# 11-week-old puppy has worms



## courtney550 (May 23, 2013)

Our puppy, Butterscotch, will be turning 11-weeks-old tomorrow. Since we brought him home 4 weeks ago he has had off and on diarrhea, threw-up twice, and has been eating a lot of grass.

We took him to the vet last week and his stool sample was negative for intestinal worms. Well, we just started his monthly heart-worm regimen last night and guess what we saw in his stool this morning? Worms! 

I believe he has roundworms (based on the Google image search I did). We gathered a sample with the worms and plan on bringing it into the vet tomorrow when they open (they're closed today). 

My boyfriend and I are first time puppy owners, do you have any recommendations of what to do? Tips on cleaning, preventing the spread of round worms, tips on talking to the vet about it? Thanks!!


----------



## Swampcollie (Sep 6, 2007)

Puppies need to be wormed multiple times to ensure they're clear of them. You can obtain wormer from the Vet, or you can go to your local farm store (Fleet Farm) and buy it. The normal wormer for puppies is Pyrantel Pamoate.


----------



## mylissyk (Feb 25, 2007)

This is very common, and usually easily dealt with. Your vet will give you a dewormer to give the puppy and that should remove all the existing worms. She should be getting a monthly heartworm prevention pill (every month for her entire life), and most brands prevent reinfection with roundworms, and hookworms, most prevent whipworms too, as well as preventing heartworms.

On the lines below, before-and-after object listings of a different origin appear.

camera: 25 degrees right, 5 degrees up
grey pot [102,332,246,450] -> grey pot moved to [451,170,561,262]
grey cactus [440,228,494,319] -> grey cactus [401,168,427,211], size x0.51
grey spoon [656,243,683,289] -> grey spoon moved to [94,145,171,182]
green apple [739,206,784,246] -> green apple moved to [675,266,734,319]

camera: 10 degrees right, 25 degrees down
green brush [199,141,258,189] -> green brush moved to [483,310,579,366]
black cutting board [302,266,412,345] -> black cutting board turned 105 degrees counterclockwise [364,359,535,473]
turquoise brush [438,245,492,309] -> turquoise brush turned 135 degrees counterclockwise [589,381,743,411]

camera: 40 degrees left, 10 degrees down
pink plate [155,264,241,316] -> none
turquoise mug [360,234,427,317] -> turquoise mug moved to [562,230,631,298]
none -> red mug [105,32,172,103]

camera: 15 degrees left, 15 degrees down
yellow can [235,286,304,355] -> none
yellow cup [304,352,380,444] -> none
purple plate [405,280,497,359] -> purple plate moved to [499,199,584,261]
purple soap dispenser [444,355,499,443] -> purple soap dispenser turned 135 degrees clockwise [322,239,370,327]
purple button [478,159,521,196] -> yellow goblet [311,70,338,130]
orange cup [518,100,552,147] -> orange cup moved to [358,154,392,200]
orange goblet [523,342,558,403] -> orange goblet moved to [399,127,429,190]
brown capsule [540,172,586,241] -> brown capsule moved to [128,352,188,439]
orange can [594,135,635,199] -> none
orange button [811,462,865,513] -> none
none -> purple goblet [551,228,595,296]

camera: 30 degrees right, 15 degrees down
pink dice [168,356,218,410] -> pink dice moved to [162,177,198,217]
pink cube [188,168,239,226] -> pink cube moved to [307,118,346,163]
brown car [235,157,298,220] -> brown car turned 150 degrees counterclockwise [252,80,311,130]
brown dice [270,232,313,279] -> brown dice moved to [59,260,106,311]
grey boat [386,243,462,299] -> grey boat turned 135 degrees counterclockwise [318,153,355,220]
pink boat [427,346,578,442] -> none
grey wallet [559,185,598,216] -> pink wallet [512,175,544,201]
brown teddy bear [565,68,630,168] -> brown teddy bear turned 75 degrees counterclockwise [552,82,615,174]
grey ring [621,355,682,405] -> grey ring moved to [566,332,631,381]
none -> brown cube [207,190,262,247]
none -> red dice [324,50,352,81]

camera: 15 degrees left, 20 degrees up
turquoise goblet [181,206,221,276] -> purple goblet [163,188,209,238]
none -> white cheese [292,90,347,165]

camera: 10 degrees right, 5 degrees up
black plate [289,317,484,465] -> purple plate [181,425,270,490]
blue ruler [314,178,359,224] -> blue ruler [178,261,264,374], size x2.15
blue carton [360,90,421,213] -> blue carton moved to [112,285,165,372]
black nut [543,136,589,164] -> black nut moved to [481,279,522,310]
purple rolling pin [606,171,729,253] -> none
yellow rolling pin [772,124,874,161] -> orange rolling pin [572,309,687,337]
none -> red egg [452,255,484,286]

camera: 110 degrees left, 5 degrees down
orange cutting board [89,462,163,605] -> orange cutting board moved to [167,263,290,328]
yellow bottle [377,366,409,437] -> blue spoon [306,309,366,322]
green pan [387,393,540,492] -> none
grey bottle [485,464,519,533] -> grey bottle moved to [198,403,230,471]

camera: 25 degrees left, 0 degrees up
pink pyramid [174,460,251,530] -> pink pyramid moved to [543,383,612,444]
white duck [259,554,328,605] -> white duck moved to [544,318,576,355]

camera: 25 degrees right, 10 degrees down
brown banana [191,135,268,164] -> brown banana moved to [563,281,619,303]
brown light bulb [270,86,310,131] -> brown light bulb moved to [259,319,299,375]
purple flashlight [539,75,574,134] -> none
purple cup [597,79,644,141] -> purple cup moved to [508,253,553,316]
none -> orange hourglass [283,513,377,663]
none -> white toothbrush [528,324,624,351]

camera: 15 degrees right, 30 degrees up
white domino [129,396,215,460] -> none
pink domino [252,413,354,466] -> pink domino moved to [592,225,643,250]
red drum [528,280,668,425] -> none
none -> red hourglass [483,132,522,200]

Just be sure to pick up her poop as soon as she potties just so she doesn't go running through it in the yard, and that should be sufficient to help protect her from getting them again. 

One more point, if she has or gets fleas she can contract tapeworms from the fleas. That particular worm requires medication from the vet to remove, the monthly heartworm pill does not prevent tapeworm.


----------



## courtney550 (May 23, 2013)

Thank you both for your replies! One more question- can you get roundworms if your puppy licks your face? Sometimes they're quick and it just happens :/


----------



## mylissyk (Feb 25, 2007)

It's not likely. You would have to transfer his stool to your mouth to become infected.


----------